ACTIVITY
Read through the lines below and copy the ones holding the string "LIST".

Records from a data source
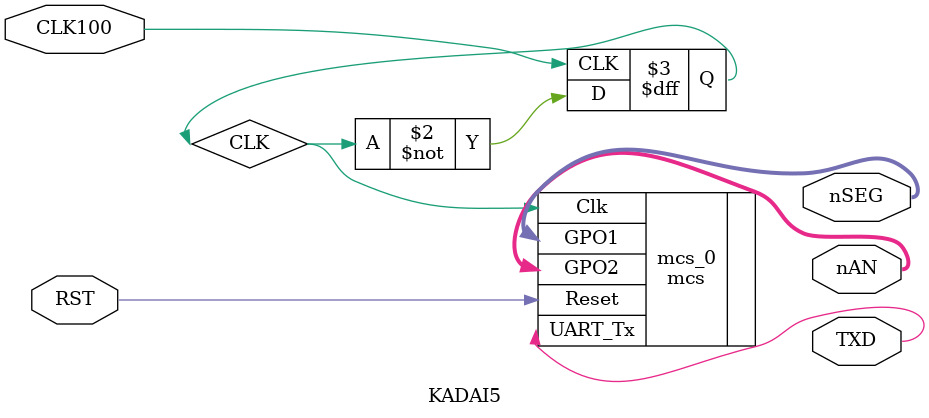
<source format=v>
/* æTÍÛè@\tgEFAÉæé_Ci~bN_ðp¢½60bv */
/* Copyright(C) 2013 Cobac.Net, All rights reserved.            */

module KADAI5(
    input           CLK100, RST,
    output  [7:0]   nSEG,
    output  [3:0]   nAN,
    output          TXD
);

/* CLK(50MHz)Ìì¬ */
reg CLK;

always @( posedge CLK100 ) begin
    CLK <= ~CLK;
end

mcs mcs_0 (
    .Clk    (CLK),
    .Reset  (RST),
    .GPO1   (nSEG),
    .GPO2   (nAN),
    .UART_Tx(TXD)
);

endmodule

</source>
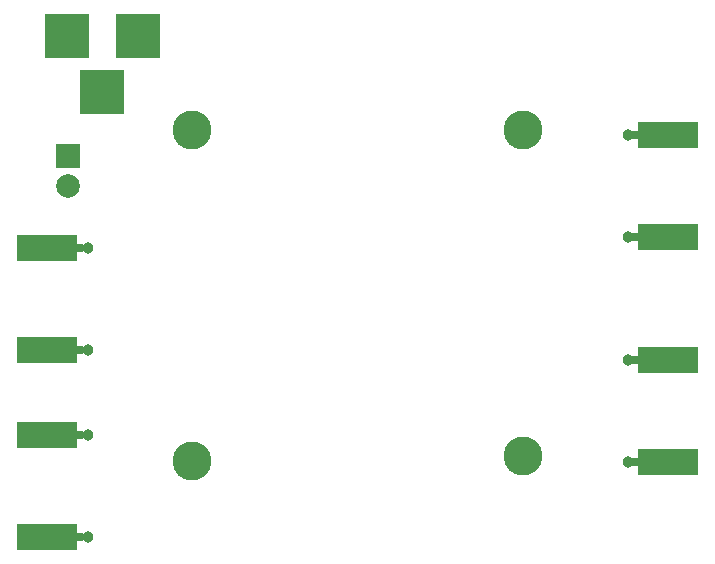
<source format=gbr>
G04 #@! TF.FileFunction,Soldermask,Bot*
%FSLAX46Y46*%
G04 Gerber Fmt 4.6, Leading zero omitted, Abs format (unit mm)*
G04 Created by KiCad (PCBNEW 4.0.1-stable) date Wednesday, May 18, 2016 'PMt' 12:19:56 PM*
%MOMM*%
G01*
G04 APERTURE LIST*
%ADD10C,0.100000*%
%ADD11R,3.810000X3.810000*%
%ADD12R,2.000000X2.000000*%
%ADD13C,2.000000*%
%ADD14C,3.302000*%
%ADD15C,0.965200*%
%ADD16R,5.080000X2.286000*%
%ADD17R,1.016000X0.635000*%
G04 APERTURE END LIST*
D10*
D11*
X188005340Y-57150000D03*
X182005860Y-57150000D03*
X185005600Y-61849000D03*
D12*
X182118000Y-67310000D03*
D13*
X182118000Y-69850000D03*
D14*
X192633600Y-65112900D03*
X192633600Y-93103700D03*
X220624400Y-65112900D03*
X220624400Y-92710000D03*
D15*
X183769000Y-75057000D03*
X183769000Y-83693000D03*
D16*
X180340000Y-75057000D03*
X180340000Y-83693000D03*
D17*
X182880000Y-75057000D03*
X182880000Y-83693000D03*
D15*
X183769000Y-90932000D03*
X183769000Y-99568000D03*
D16*
X180340000Y-90932000D03*
X180340000Y-99568000D03*
D17*
X182880000Y-90932000D03*
X182880000Y-99568000D03*
D15*
X229489000Y-74168000D03*
X229489000Y-65532000D03*
D16*
X232918000Y-74168000D03*
X232918000Y-65532000D03*
D17*
X230378000Y-74168000D03*
X230378000Y-65532000D03*
D15*
X229489000Y-93218000D03*
X229489000Y-84582000D03*
D16*
X232918000Y-93218000D03*
X232918000Y-84582000D03*
D17*
X230378000Y-93218000D03*
X230378000Y-84582000D03*
M02*

</source>
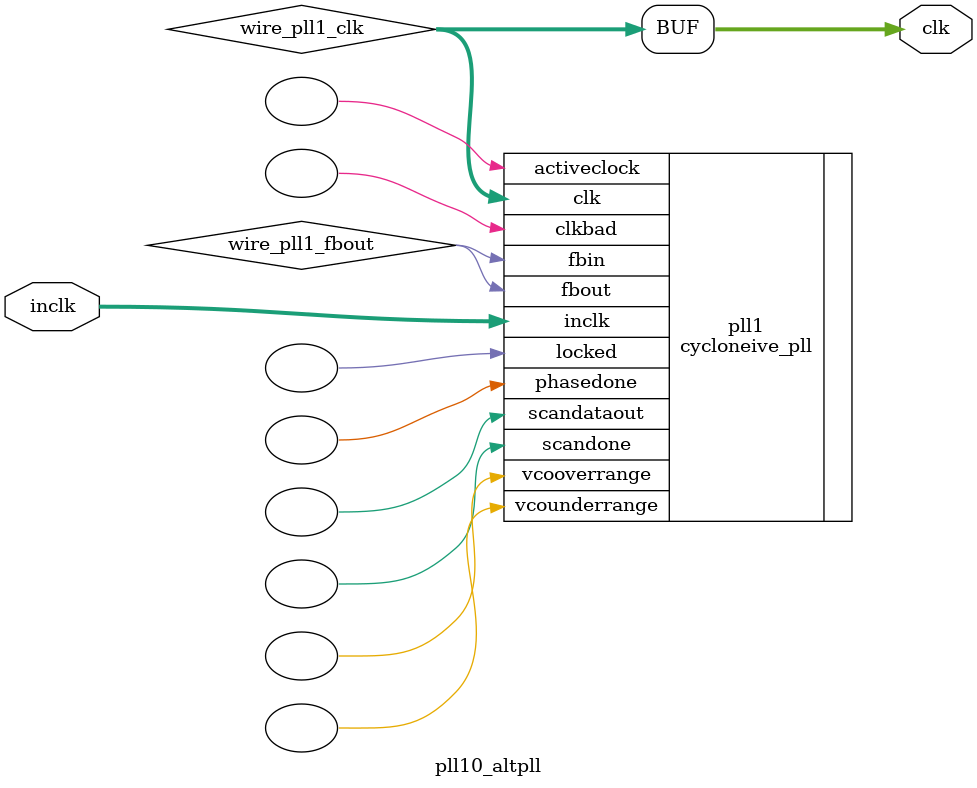
<source format=v>






//synthesis_resources = cycloneive_pll 1 
//synopsys translate_off
`timescale 1 ps / 1 ps
//synopsys translate_on
module  pll10_altpll
	( 
	clk,
	inclk) /* synthesis synthesis_clearbox=1 */;
	output   [4:0]  clk;
	input   [1:0]  inclk;
`ifndef ALTERA_RESERVED_QIS
// synopsys translate_off
`endif
	tri0   [1:0]  inclk;
`ifndef ALTERA_RESERVED_QIS
// synopsys translate_on
`endif

	wire  [4:0]   wire_pll1_clk;
	wire  wire_pll1_fbout;

	cycloneive_pll   pll1
	( 
	.activeclock(),
	.clk(wire_pll1_clk),
	.clkbad(),
	.fbin(wire_pll1_fbout),
	.fbout(wire_pll1_fbout),
	.inclk(inclk),
	.locked(),
	.phasedone(),
	.scandataout(),
	.scandone(),
	.vcooverrange(),
	.vcounderrange()
	`ifndef FORMAL_VERIFICATION
	// synopsys translate_off
	`endif
	,
	.areset(1'b0),
	.clkswitch(1'b0),
	.configupdate(1'b0),
	.pfdena(1'b1),
	.phasecounterselect({3{1'b0}}),
	.phasestep(1'b0),
	.phaseupdown(1'b0),
	.scanclk(1'b0),
	.scanclkena(1'b1),
	.scandata(1'b0)
	`ifndef FORMAL_VERIFICATION
	// synopsys translate_on
	`endif
	);
	defparam
		pll1.bandwidth_type = "auto",
		pll1.clk0_divide_by = 5,
		pll1.clk0_duty_cycle = 50,
		pll1.clk0_multiply_by = 1,
		pll1.clk0_phase_shift = "0",
		pll1.compensate_clock = "clk0",
		pll1.inclk0_input_frequency = 20000,
		pll1.operation_mode = "normal",
		pll1.pll_type = "auto",
		pll1.lpm_type = "cycloneive_pll";
	assign
		clk = {wire_pll1_clk[4:0]};
endmodule //pll10_altpll
//VALID FILE

</source>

THE COMPLETED TASK
G04 APERTURE LIST*
G04 APERTURE END LIST*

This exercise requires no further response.